Мы жили работой, состоянием наших больных. Когда я кончала во время войны медицинский институт в Москве, мне не хотелось становиться чумологом. А теперь я не променяю эту специальность ни на какую другую. Даже сейчас я уверена, что это лучшая работа на свете.

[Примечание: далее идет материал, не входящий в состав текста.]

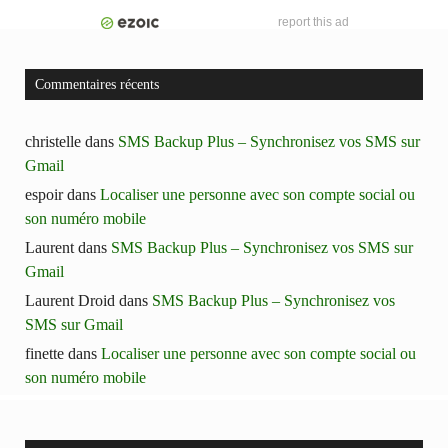
report this ad
Commentaires récents
christelle
dans
SMS Backup Plus – Synchronisez vos SMS sur
Gmail
espoir
dans
Localiser une personne avec son compte social ou
son numéro mobile
Laurent
dans
SMS Backup Plus – Synchronisez vos SMS sur
Gmail
Laurent Droid
dans
SMS Backup Plus – Synchronisez vos
SMS sur Gmail
finette
dans
Localiser une personne avec son compte social ou
son numéro mobile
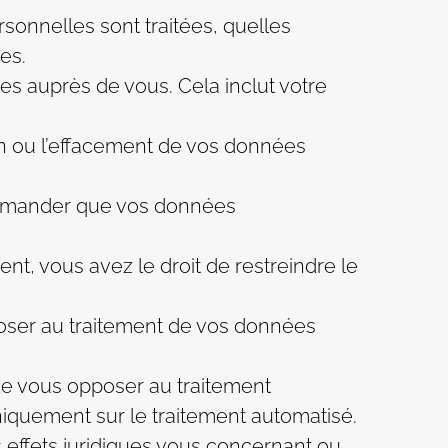
rsonnelles sont traitées, quelles
es.
ées auprès de vous. Cela inclut votre
tion ou l’effacement de vos données
 demander que vos données
ent, vous avez le droit de restreindre le
pposer au traitement de vos données
 de vous opposer au traitement
uniquement sur le traitement automatisé.
es effets juridiques vous concernant ou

На чуме ты действительно „вытягиваешь“ больного, вытягиваешь своими руками, силами наших чудесных препаратов. Смерть рядом, но ты не даешь ей прикоснуться к больному. В течение болезни ты сто раз чувствуешь, что еще несколько минут — и человек будет потерян, и сто раз вместе с больным выходишь из тупика. Вот он лежит, тяжело дыша от усталости, и ты тоже отдыхаешь, опускаешь руки, стараешься ни о чем не думать и все-таки видишь, как меняется цвет кожных покровов, исчезает тревожное синеватое окрашивание. И ты каждой клеточкой знаешь: еще раз победила, еще раз вытянула. А через час опять угадываешь, что токсины рвутся к сердцу или мозгу, и напрягаешь все силы, всю волю, чтобы опять не прозевать и опять победить смерть. <...>
Хочу жить!
Безумно хочу жить!
Состояние значительно ухудшилось.
Одышка, сердцебиение.
Но все равно я буду спокойной.
Строго слежу за проведением процедур себе и другим больным. В промежутках между процедурами пытаюсь читать. Передо мной лежат „Как закалялась сталь“ и письма Островского. Как хорошо, что они рядом! <...>
Я испытываю странное чувство. Мне кажется, что от моего сопротивления смерти зависит исход болезни. Как будто не инфекционный процесс решает вопрос жизни, а мое духовное сопротивление. Как будто оттого, что я не хочу смерти, я не умру. <...>
А сейчас опять плохо с сердцем. Лена набирает камфору. Я говорю ей:
— Быстрей набирай!
Считаю. Мне кажется, что, пока я считаю и слежу за работой сердца, ничего страшного не произойдет.
Вот удар, вот перебой, перебой на седьмом ударе, на третьем, опять перебой. Я говорю и не знаю, слышит ли Лена:
— Остановилось сердце.
Лена отвечает:
— Пульса нет.
Все остальное расплывается, но какой-то уголок мозга, врачебное сознание, остается ясным, и я думаю: нужна грелка и массаж. Сейчас же доносится голос Лены:
— Грелка и массаж.
Она меня не слышала, но мы думаем одинаково. Это очень хорошо — чувствовать, что и сейчас я остаюсь врачом. Это все равно что сказать: я не умираю, я живу.
Становится лучше, но я знаю — это ненадолго, это на секундочку. Я говорю, я тороплюсь, чтобы успеть сказать всё.
— Знаешь, Ленок, мы все возможное сделали. Больше ничего сделать нельзя — сердечко не справляется, второго не вставишь. Передай Жукову-Вережникову, что его метод лечения правилен, просто у нас не было всех препаратов».
Это преступление, что общество забыло о героях, увлекшись прославлением шутов и прохвостов. Надежда только на аристократических одиночек. Так в прошлом году в «Библиотеке журнала „Сибирские огни“» вышел интереснейший сборник «Иду на грозу» — десять очерков об ученых.